# PROBLEM
Keep the pictures out of your copy. Transcribe the records below exactly.

== == ==

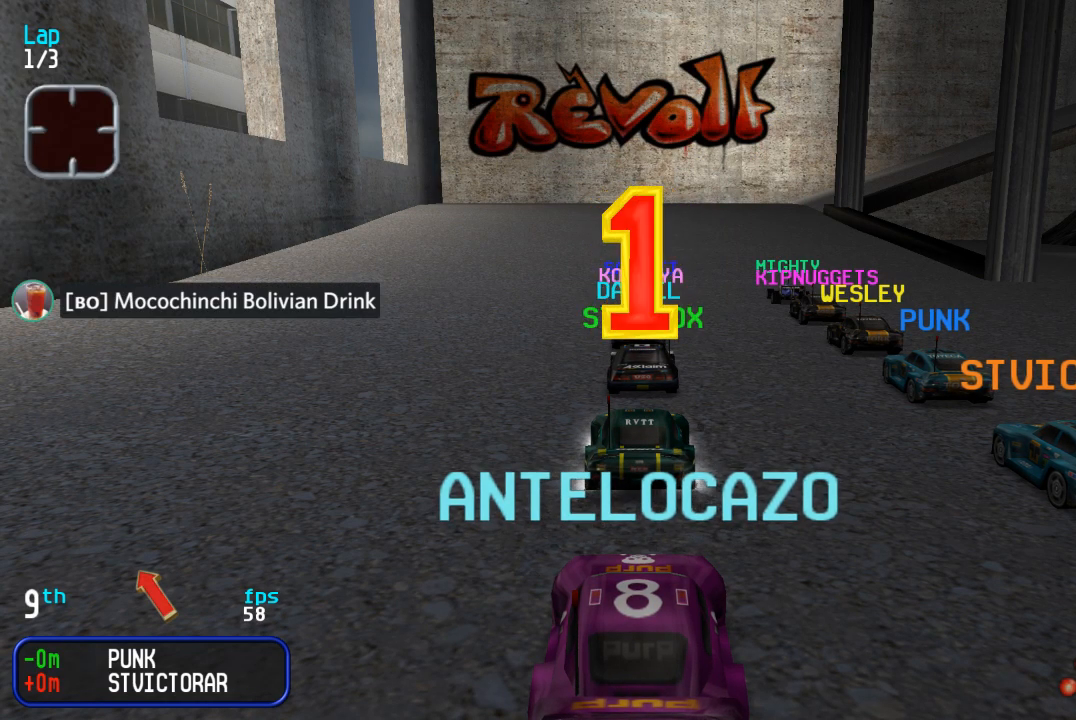
{"buttons": ["DPAD_UP"], "events": [[33, "DPAD_RIGHT", "down"], [333, "DPAD_RIGHT", "up"], [417, "TRIANGLE", "down"], [483, "TRIANGLE", "up"]]}
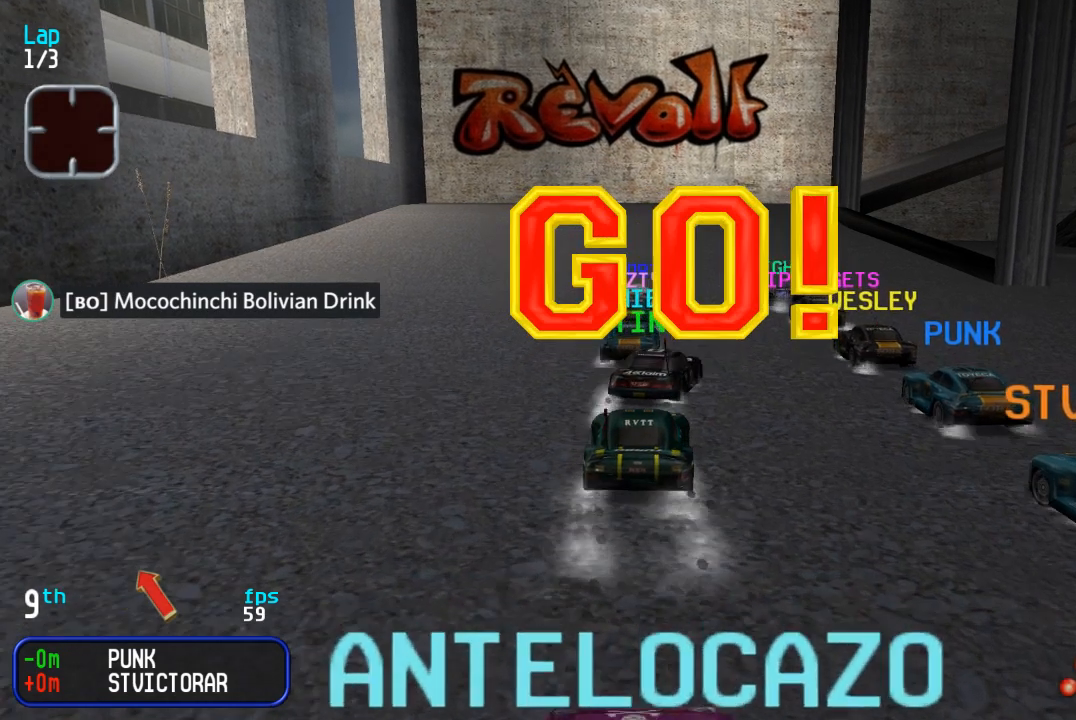
{"buttons": ["DPAD_UP", "DPAD_RIGHT"], "events": [[317, "DPAD_RIGHT", "down"], [383, "DPAD_RIGHT", "up"], [467, "DPAD_RIGHT", "down"]]}
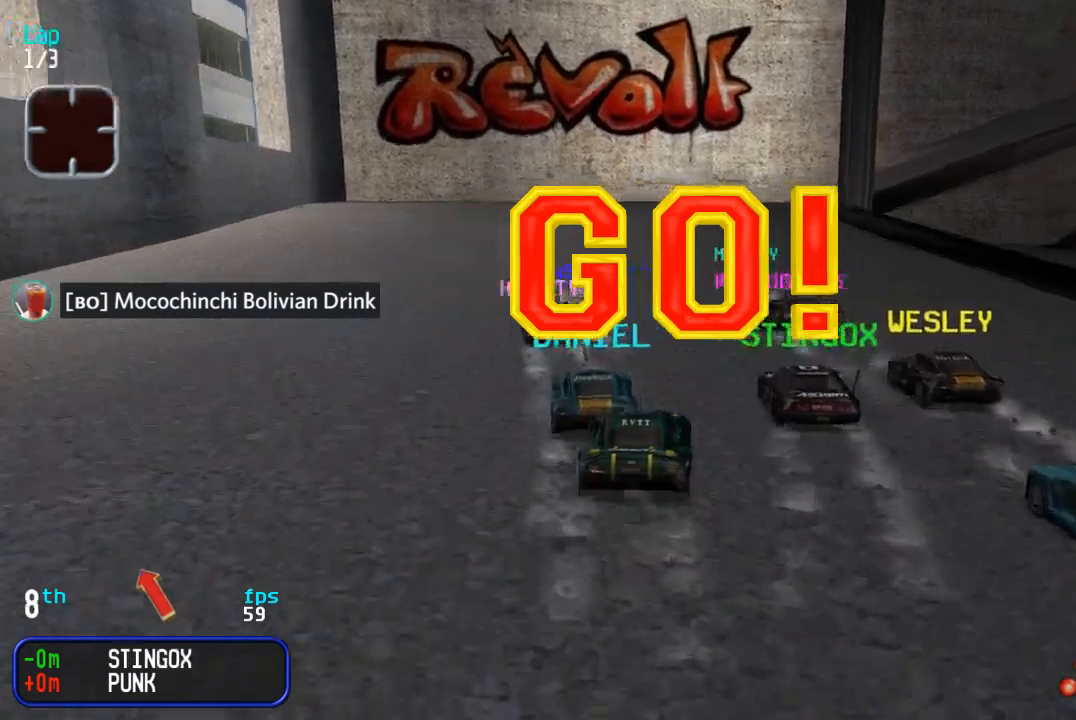
{"buttons": ["DPAD_UP"], "events": [[50, "DPAD_RIGHT", "up"]]}
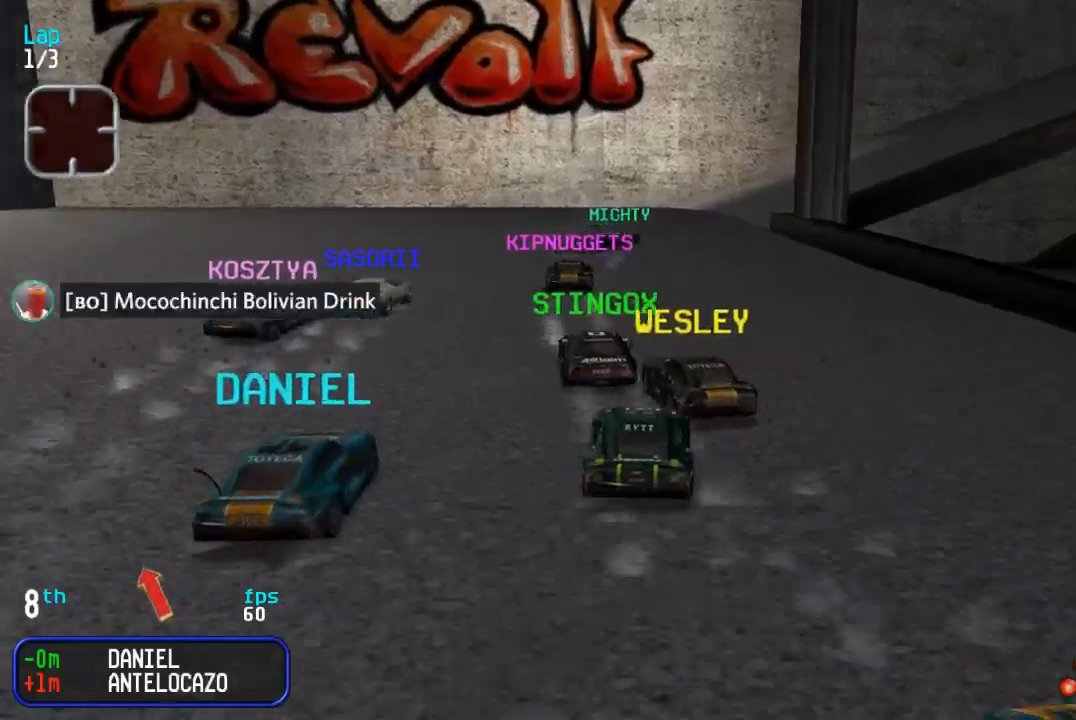
{"buttons": ["DPAD_UP", "DPAD_RIGHT"], "events": [[200, "DPAD_RIGHT", "down"], [233, "DPAD_DOWN", "down"], [233, "DPAD_UP", "up"], [300, "DPAD_DOWN", "up"], [300, "DPAD_UP", "down"]]}
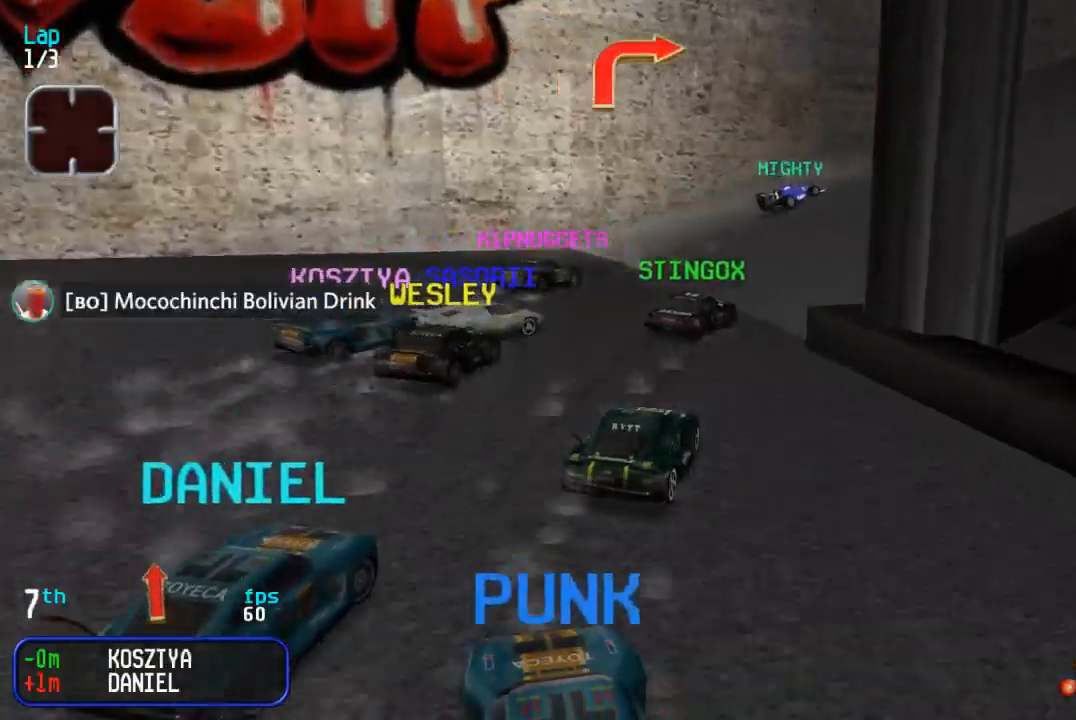
{"buttons": ["DPAD_UP"], "events": [[283, "DPAD_RIGHT", "up"], [350, "DPAD_RIGHT", "down"], [483, "DPAD_RIGHT", "up"]]}
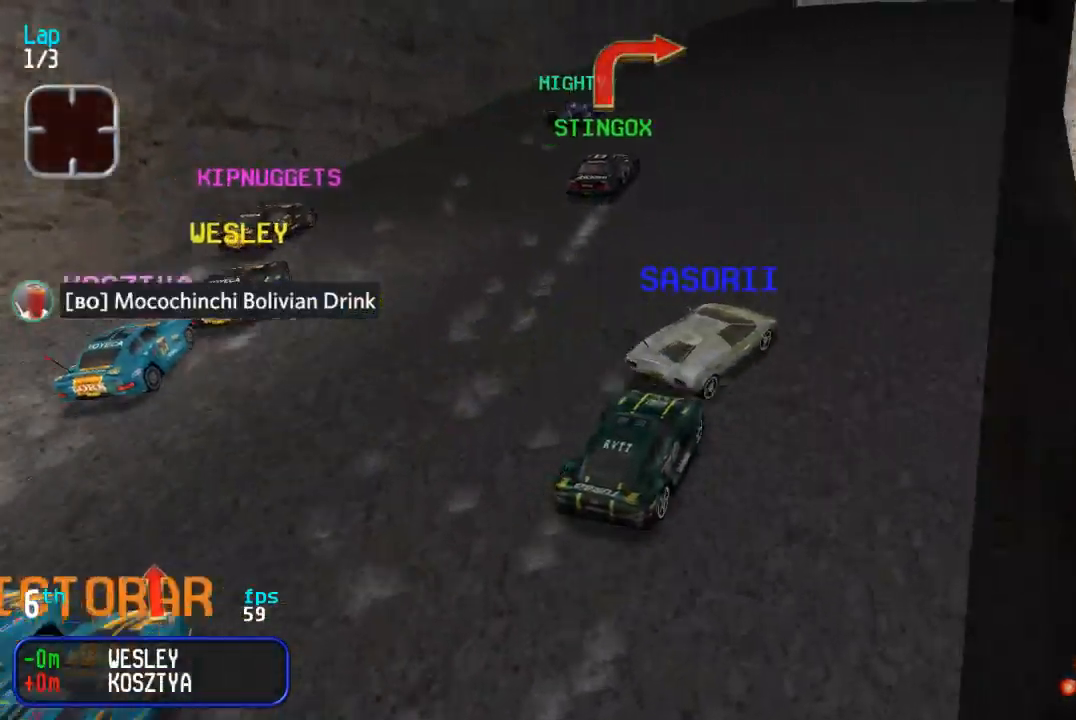
{"buttons": ["DPAD_UP"], "events": [[383, "DPAD_LEFT", "down"], [467, "DPAD_LEFT", "up"]]}
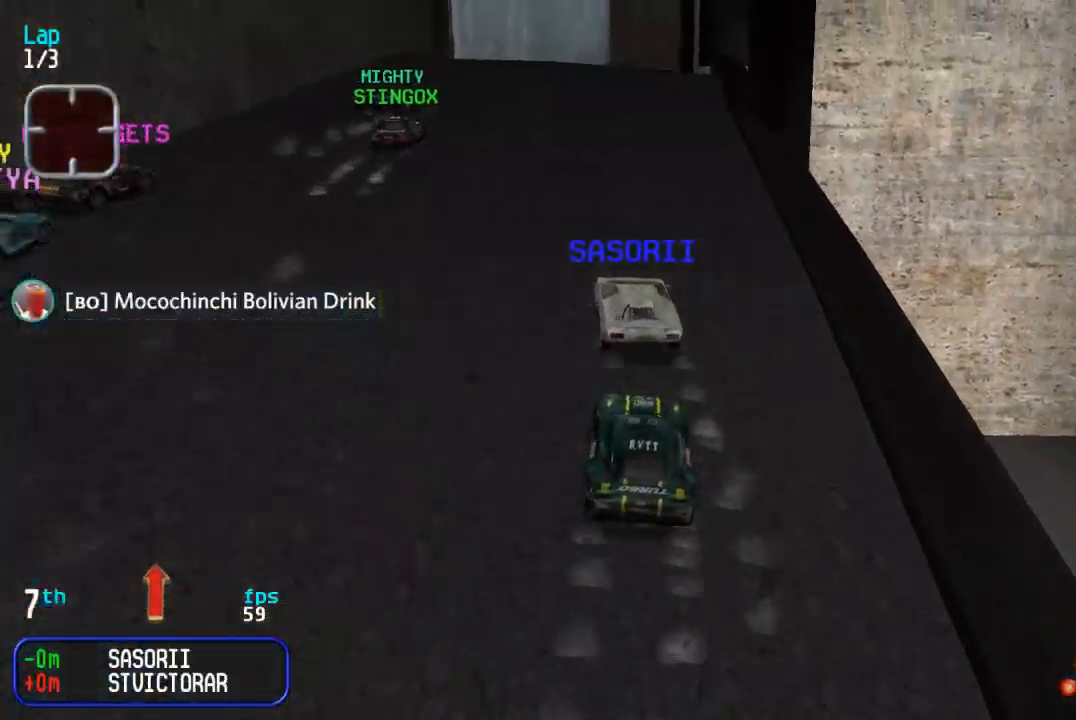
{"buttons": ["DPAD_UP"], "events": [[67, "DPAD_LEFT", "down"], [133, "DPAD_LEFT", "up"]]}
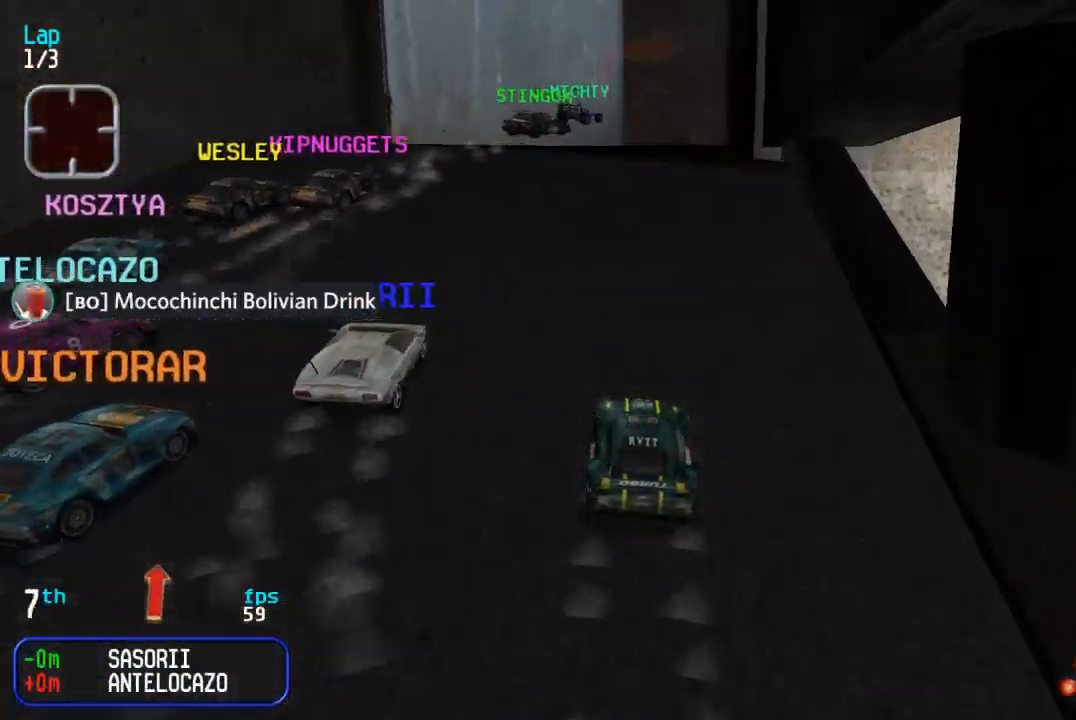
{"buttons": ["DPAD_RIGHT"], "events": [[267, "DPAD_DOWN", "down"], [267, "DPAD_RIGHT", "down"], [267, "DPAD_UP", "up"], [367, "DPAD_DOWN", "up"]]}
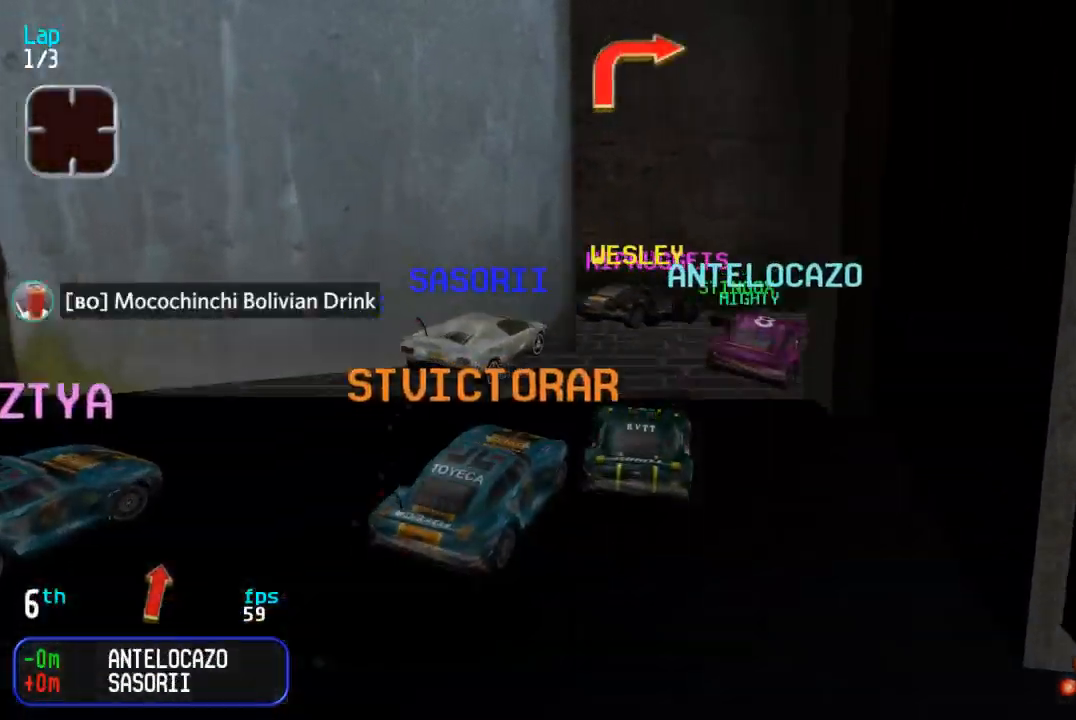
{"buttons": ["DPAD_UP", "DPAD_RIGHT"], "events": [[33, "DPAD_RIGHT", "up"], [150, "DPAD_RIGHT", "down"], [400, "DPAD_UP", "down"]]}
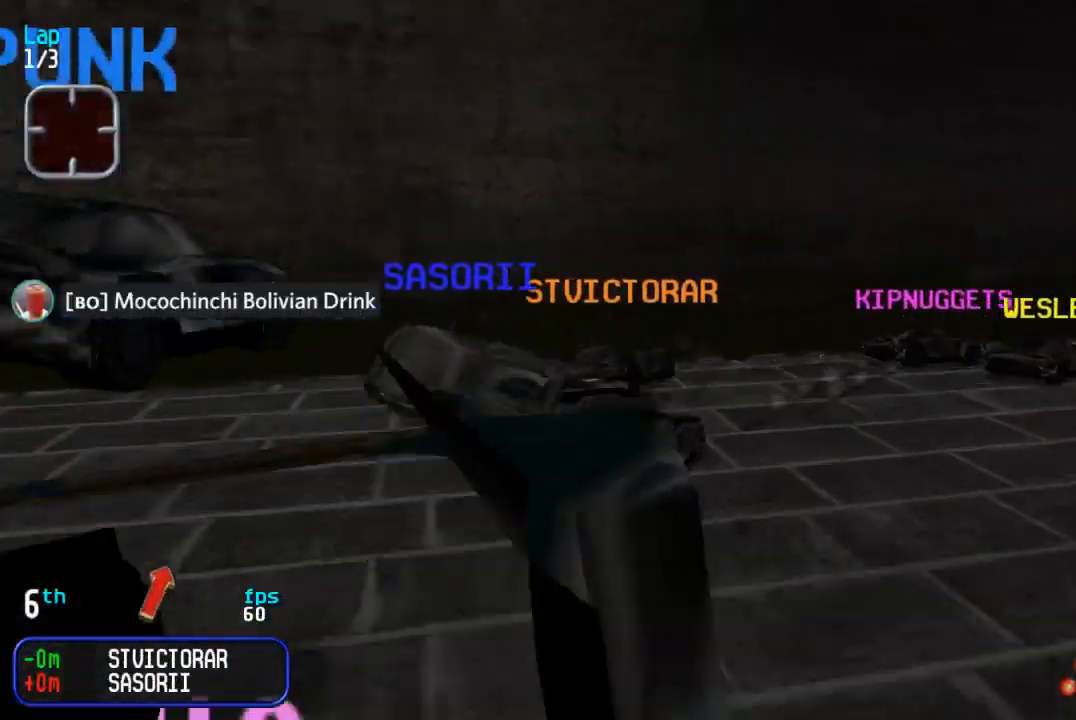
{"buttons": ["DPAD_UP", "DPAD_RIGHT"], "events": [[167, "DPAD_RIGHT", "up"], [233, "DPAD_RIGHT", "down"], [333, "DPAD_RIGHT", "up"], [400, "DPAD_RIGHT", "down"]]}
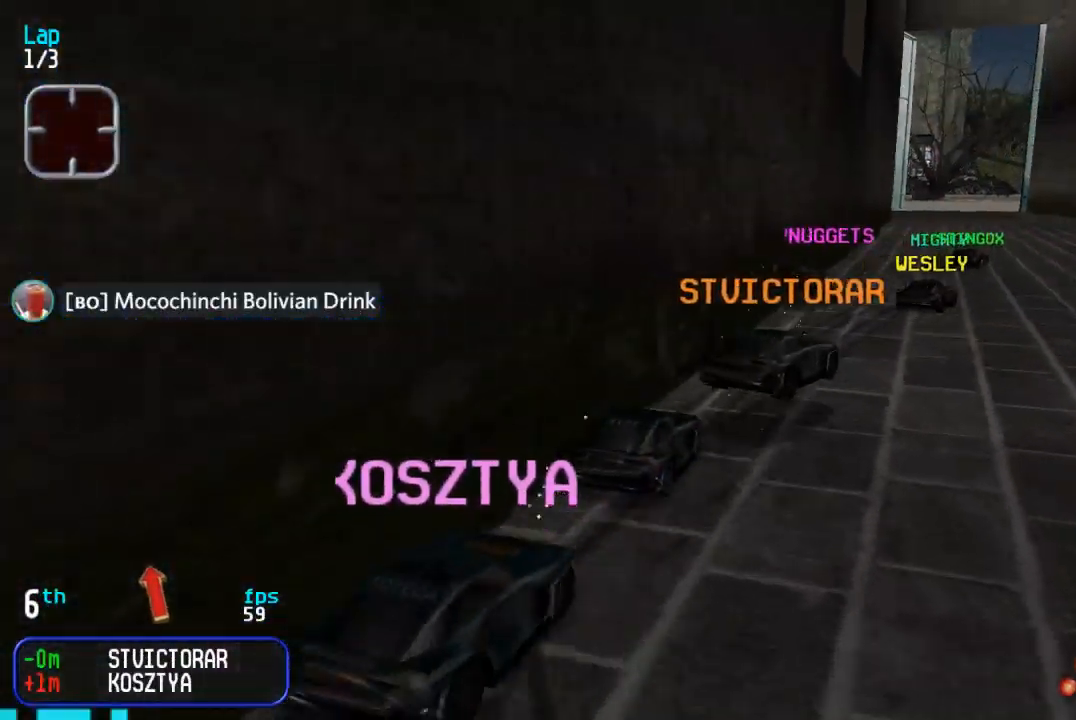
{"buttons": ["TRIANGLE", "DPAD_UP", "DPAD_RIGHT"], "events": [[33, "DPAD_RIGHT", "up"], [83, "DPAD_RIGHT", "down"], [200, "DPAD_RIGHT", "up"], [450, "DPAD_RIGHT", "down"], [483, "TRIANGLE", "down"]]}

== == ==

# RESULT OF THIS TASK
{"buttons": ["DPAD_UP"], "events": [[33, "DPAD_RIGHT", "down"], [333, "DPAD_RIGHT", "up"], [417, "TRIANGLE", "down"], [483, "TRIANGLE", "up"]]}
{"buttons": ["DPAD_UP", "DPAD_RIGHT"], "events": [[317, "DPAD_RIGHT", "down"], [383, "DPAD_RIGHT", "up"], [467, "DPAD_RIGHT", "down"]]}
{"buttons": ["DPAD_UP"], "events": [[50, "DPAD_RIGHT", "up"]]}
{"buttons": ["DPAD_UP", "DPAD_RIGHT"], "events": [[200, "DPAD_RIGHT", "down"], [233, "DPAD_DOWN", "down"], [233, "DPAD_UP", "up"], [300, "DPAD_DOWN", "up"], [300, "DPAD_UP", "down"]]}
{"buttons": ["DPAD_UP"], "events": [[283, "DPAD_RIGHT", "up"], [350, "DPAD_RIGHT", "down"], [483, "DPAD_RIGHT", "up"]]}
{"buttons": ["DPAD_UP"], "events": [[383, "DPAD_LEFT", "down"], [467, "DPAD_LEFT", "up"]]}
{"buttons": ["DPAD_UP"], "events": [[67, "DPAD_LEFT", "down"], [133, "DPAD_LEFT", "up"]]}
{"buttons": ["DPAD_RIGHT"], "events": [[267, "DPAD_DOWN", "down"], [267, "DPAD_RIGHT", "down"], [267, "DPAD_UP", "up"], [367, "DPAD_DOWN", "up"]]}
{"buttons": ["DPAD_UP", "DPAD_RIGHT"], "events": [[33, "DPAD_RIGHT", "up"], [150, "DPAD_RIGHT", "down"], [400, "DPAD_UP", "down"]]}
{"buttons": ["DPAD_UP", "DPAD_RIGHT"], "events": [[167, "DPAD_RIGHT", "up"], [233, "DPAD_RIGHT", "down"], [333, "DPAD_RIGHT", "up"], [400, "DPAD_RIGHT", "down"]]}
{"buttons": ["TRIANGLE", "DPAD_UP", "DPAD_RIGHT"], "events": [[33, "DPAD_RIGHT", "up"], [83, "DPAD_RIGHT", "down"], [200, "DPAD_RIGHT", "up"], [450, "DPAD_RIGHT", "down"], [483, "TRIANGLE", "down"]]}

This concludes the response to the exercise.